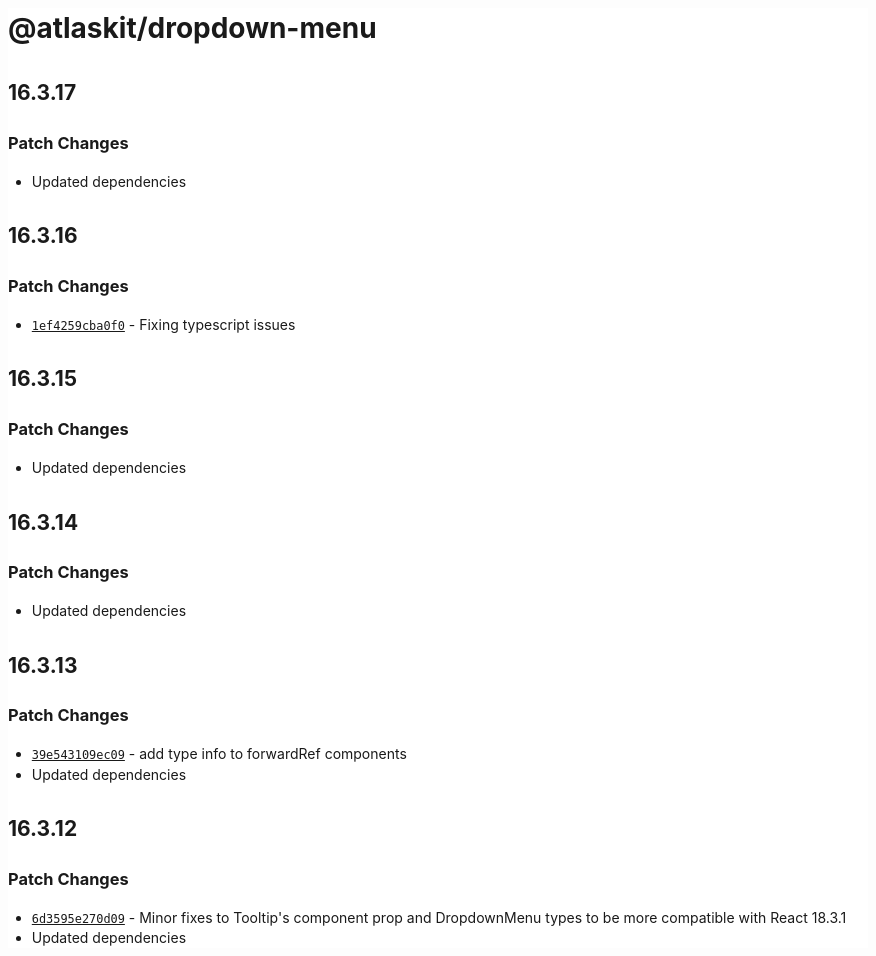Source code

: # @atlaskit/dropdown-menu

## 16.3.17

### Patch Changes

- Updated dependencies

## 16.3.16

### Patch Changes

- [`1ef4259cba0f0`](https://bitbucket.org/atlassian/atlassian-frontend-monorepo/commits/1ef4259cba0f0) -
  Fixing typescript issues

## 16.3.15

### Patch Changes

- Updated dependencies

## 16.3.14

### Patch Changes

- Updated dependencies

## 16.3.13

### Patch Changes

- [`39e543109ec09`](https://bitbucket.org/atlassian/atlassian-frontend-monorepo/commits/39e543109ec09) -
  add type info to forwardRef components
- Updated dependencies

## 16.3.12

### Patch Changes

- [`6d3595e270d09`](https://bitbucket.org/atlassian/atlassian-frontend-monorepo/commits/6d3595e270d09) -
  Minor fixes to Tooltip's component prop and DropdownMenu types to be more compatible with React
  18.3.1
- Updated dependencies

_ _ _ _ _

> **ПОПРОБУЙТЕ САМИ**
Оформите все строки журнала изменений выше в виде таблицы Markdown со столбцами «Номер» и «Строка», пропустив пустые. Изображения в ответ не включайте.

> **ПИСЬМЕННЫЙ ОТВЕТ**
| Номер | Строка |
|---|---|
| 1 | Source code |
| 2 | : # @atlaskit/dropdown-menu |
| 3 | ## 16.3.17 |
| 4 | ### Patch Changes |
| 5 | - Updated dependencies |
| 6 | ## 16.3.16 |
| 7 | ### Patch Changes |
| 8 | - [`1ef4259cba0f0`](https://bitbucket.org/atlassian/atlassian-frontend-monorepo/commits/1ef4259cba0f0) - |
| 9 |   Fixing typescript issues |
| 10 | ## 16.3.15 |
| 11 | ### Patch Changes |
| 12 | - Updated dependencies |
| 13 | ## 16.3.14 |
| 14 | ### Patch Changes |
| 15 | - Updated dependencies |
| 16 | ## 16.3.13 |
| 17 | ### Patch Changes |
| 18 | - [`39e543109ec09`](https://bitbucket.org/atlassian/atlassian-frontend-monorepo/commits/39e543109ec09) - |
| 19 |   add type info to forwardRef components |
| 20 | - Updated dependencies |
| 21 | ## 16.3.12 |
| 22 | ### Patch Changes |
| 23 | - [`6d3595e270d09`](https://bitbucket.org/atlassian/atlassian-frontend-monorepo/commits/6d3595e270d09) - |
| 24 |   Minor fixes to Tooltip's component prop and DropdownMenu types to be more compatible with React |
| 25 |   18.3.1 |
| 26 | - Updated dependencies |